● **Tasks and exercises**:
1. Quote word for word the part of the post on the slow thresholding function that opens with the words containing "left_thresh = np.zeros_like(img, dtype=np.float32)" and closes with "np.roll(img, -i, axis=0)".
2. Extend the post on the slow color thresholding function, starting right after the last line of code shown.

● **Selected passage**:

Python: How to make this color thresholding function more efficient

Tags:

performance

python

image-processing

opencv

numpy

I wrote an adaptive color thresholding function in Python (because OpenCV's cv2.adaptiveThreshold didn't fit my needs) and it is way too slow. I've made it as efficient as I can, but it still takes almost 500 ms on a 1280x720 image.

I would greatly appreciate any suggestions that will make this function more efficient!

Here's what the function does: It uses a cross-shape of one-pixel thickness as the structuring element. For each pixel in the image, it computes the average values of ksize adjacent pixels in four directions independently (i.e. the average of ksize pixels in the same row to the left, in the same column above, in the same row to the right, and in the same column below). I end with four average values, one for each direction. A pixel only meets the threshold criterion if it is brighter than either both the left AND right averages or both the top AND bottom averages (plus some constant C).

I compute those averages incrementally for all pixels at the same time using numpy.roll(), but I still need to do this ksize times. The ksize will usually be 20-50.

Here is the code, the relevant part is really just what happens inside the for-loop:

def bilateral_adaptive_threshold(img, ksize=20, C=0, mode='floor', true_value=255, false_value=0):

    mask = np.full(img.shape, false_value, dtype=np.int16)

    left_thresh = np.zeros_like(img, dtype=np.float32) #Store the right-side average of each pixel here
    right_thresh = np.zeros_like(img, dtype=np.float32) #Store the left-side average of each pixel here
    up_thresh = np.zeros_like(img, dtype=np.float32) #Store the top-side average of each pixel here
    down_thresh = np.zeros_like(img, dtype=np.float32) #Store the bottom-side average of each pixel here

    for i in range(1, ksize+1): 
        roll_left = np.roll(img, -i, axis=1)
        roll_right = np.roll(img, i, axis=1)
        roll_up = np.roll(img, -i, axis=0)
        roll_down = np.roll(img, i, axis=0)

        roll_left[:,-i:] = 0
        roll_right[:,:i] = 0
        roll_up[-i:,:] = 0
        roll_down[:i,:] = 0

        left_thresh += roll_right
        right_thresh += roll_left
        up_thresh += roll_down
        down_thresh += roll_up

    left_thresh /= ksize
    right_thresh /= ksize
    up_thresh /= ksize
    down_thresh /= ksize

    if mode == 'floor':
        mask[((img > left_thresh+C) & (img > right_thresh+C)) | ((img > up_thresh+C) & (img > down_thresh+C))] = true_value
    elif mode == 'ceil':
        mask[((img < left_thresh-C) & (img < right_thresh-C)) | ((img < up_thresh-C) & (img < down_thresh-C))] = true_value
    else: raise ValueError("Unexpected mode value. Expected value is 'floor' or 'ceil'.")

● **Data block**:
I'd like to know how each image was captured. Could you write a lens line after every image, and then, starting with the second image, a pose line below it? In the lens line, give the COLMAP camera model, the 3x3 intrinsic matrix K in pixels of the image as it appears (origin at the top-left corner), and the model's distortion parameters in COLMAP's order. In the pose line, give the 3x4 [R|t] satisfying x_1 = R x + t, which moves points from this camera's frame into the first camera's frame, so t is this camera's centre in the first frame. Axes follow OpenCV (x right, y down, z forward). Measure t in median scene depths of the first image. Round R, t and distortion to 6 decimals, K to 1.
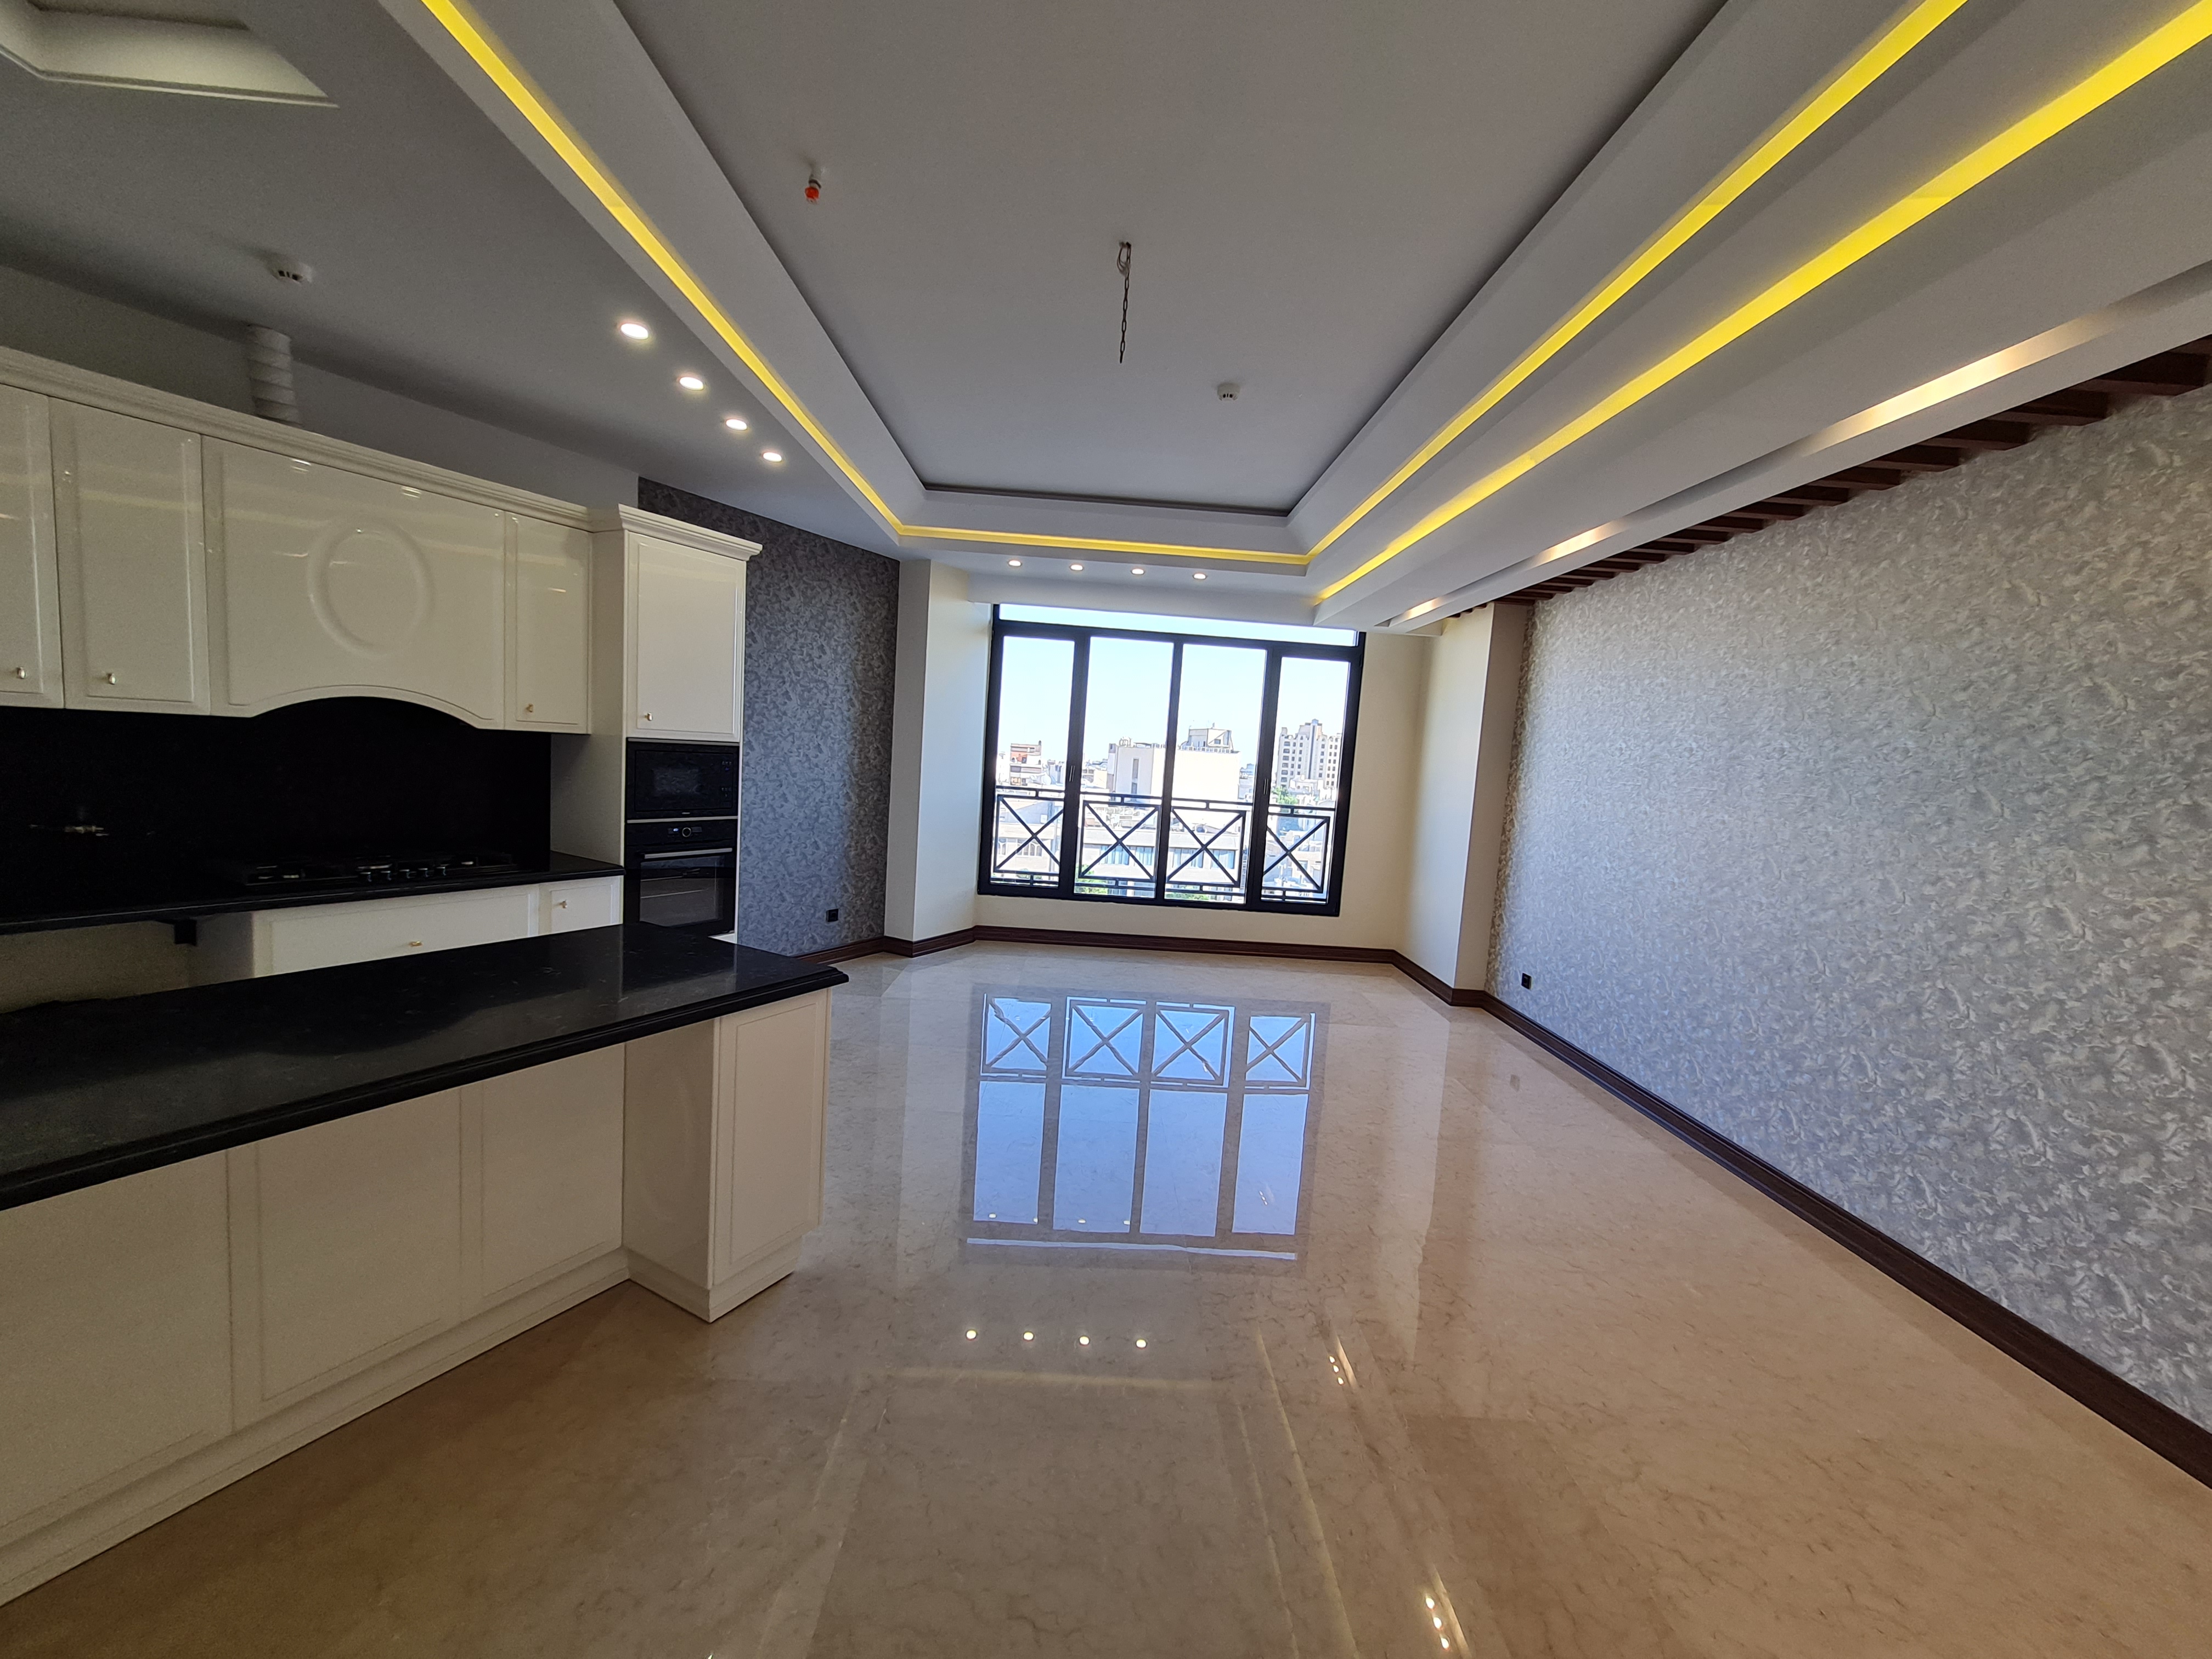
lens RADIAL K [[873.0, 0, 1115.3], [0, 873.0, 839.4], [0, 0, 1]] dist [0.001077, 0.000159]
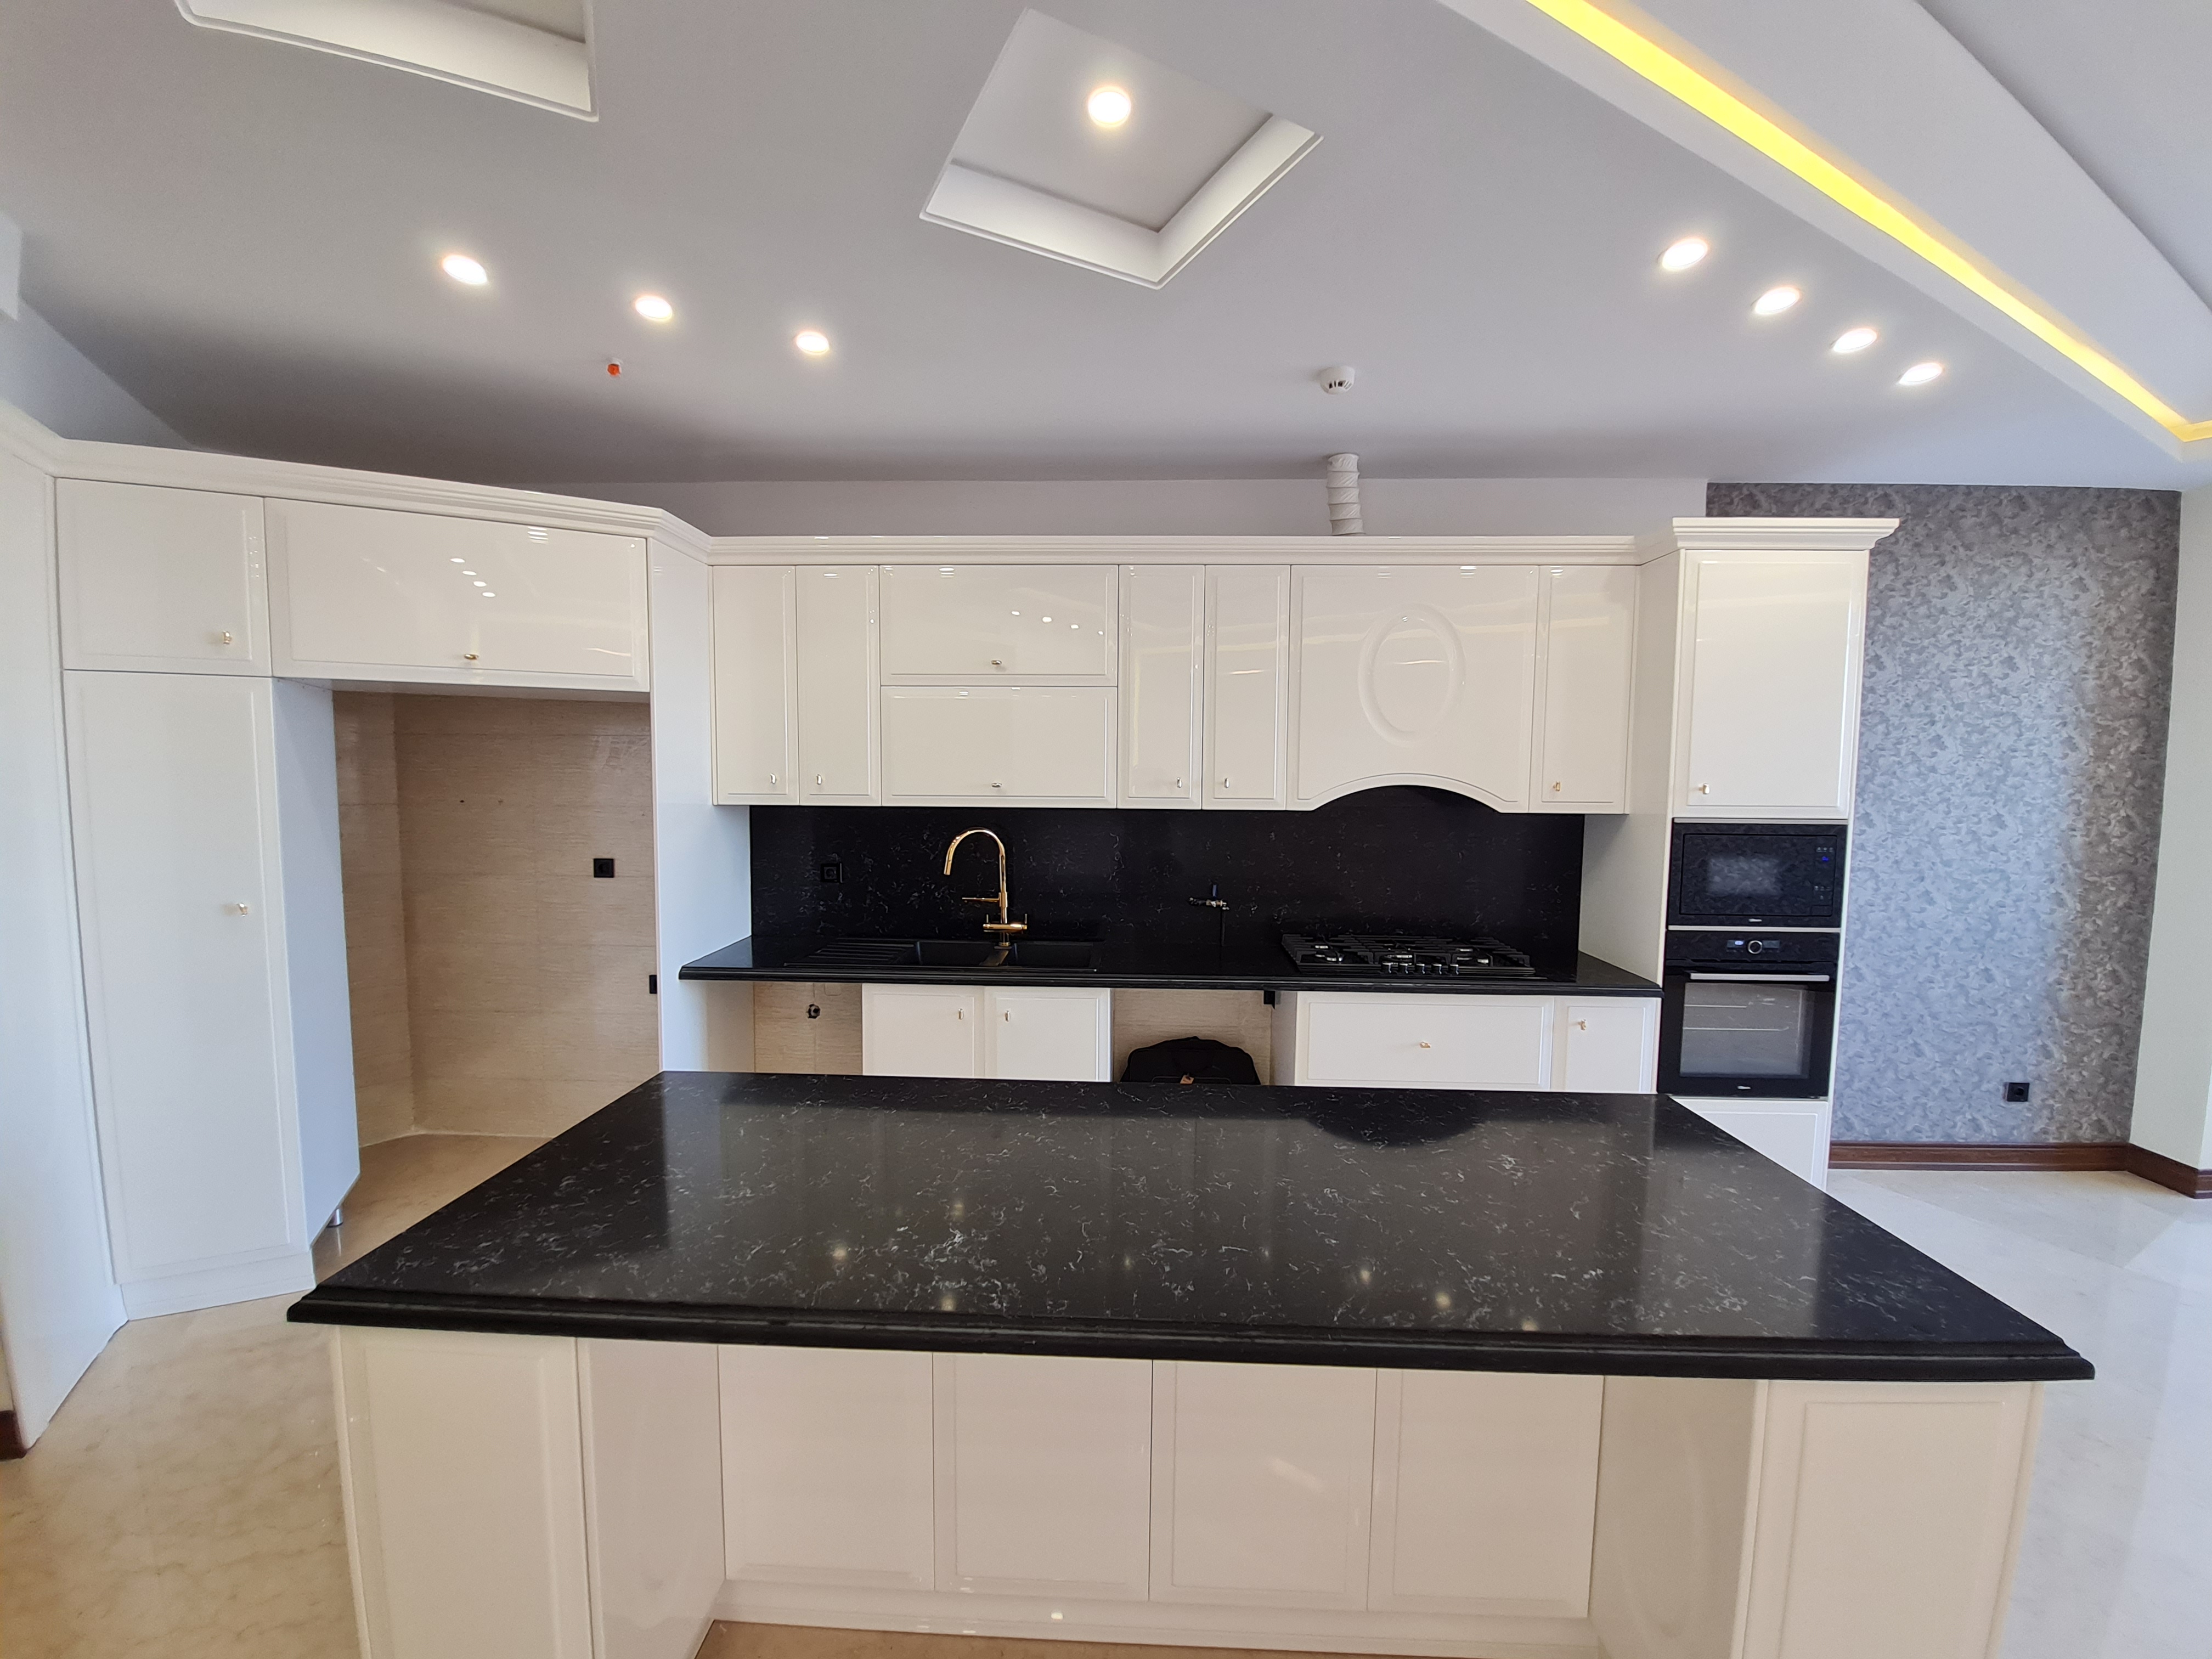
lens RADIAL K [[881.2, 0, 1106.0], [0, 881.2, 829.5], [0, 0, 1]] dist [-0.001028, -0.008220]
pose [[0.442962, -0.003133, -0.896535, -0.081944], [-0.069576, 0.996858, -0.037860, -0.039460], [0.893837, 0.079148, 0.441352, 0.200574]]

● **Outputs by task**:
1.
left_thresh = np.zeros_like(img, dtype=np.float32) #Store the right-side average of each pixel here
    right_thresh = np.zeros_like(img, dtype=np.float32) #Store the left-side average of each pixel here
    up_thresh = np.zeros_like(img, dtype=np.float32) #Store the top-side average of each pixel here
    down_thresh = np.zeros_like(img, dtype=np.float32) #Store the bottom-side average of each pixel here

    for i in range(1, ksize+1): 
        roll_left = np.roll(img, -i, axis=1)
        roll_right = np.roll(img, i, axis=1)
        roll_up = np.roll(img, -i, axis=0)

2.
    return mask

988

asked Mar 01 '17 19:03

Alex

1 Answers

As you hint in your question, the dominant part of the function is obtaining the 4 arrays of sums needed to calculate the averages -- here it's on average 190ms out of 210ms for the whole function. So, let's focus on that.

First, necessary imports and a convenience timing function.

from timeit import default_timer as timer
import numpy as np
import cv2

## ===========================================================================

def time_fn(fn, img, ksize=20, iters=16):
    start = timer()
    for i in range(iters):
        fn(img, ksize)
    end = timer()
    return ((end - start) / iters) * 1000

## ===========================================================================
# Our test image
img = np.uint8(np.random.random((720,1280)) * 256)

Original Implementation

We can reduce your function in the following manner, so that it just calculates and returns the 4 arrays of sums. We can later use this to check that the optimized versions return the same result.

# Original code
def windowed_sum_v1(img, ksize=20):
    left_thresh = np.zeros_like(img, dtype=np.float32)
    right_thresh = np.zeros_like(img, dtype=np.float32)
    up_thresh = np.zeros_like(img, dtype=np.float32)
    down_thresh = np.zeros_like(img, dtype=np.float32)

    for i in range(1, ksize+1): 
        roll_left = np.roll(img, -i, axis=1)
        roll_right = np.roll(img, i, axis=1)
        roll_up = np.roll(img, -i, axis=0)
        roll_down = np.roll(img, i, axis=0)

        roll_left[:,-i:] = 0
        roll_right[:,:i] = 0
        roll_up[-i:,:] = 0
        roll_down[:i,:] = 0

        left_thresh += roll_right
        right_thresh += roll_left
        up_thresh += roll_down
        down_thresh += roll_up

    return (left_thresh, right_thresh, up_thresh, down_thresh)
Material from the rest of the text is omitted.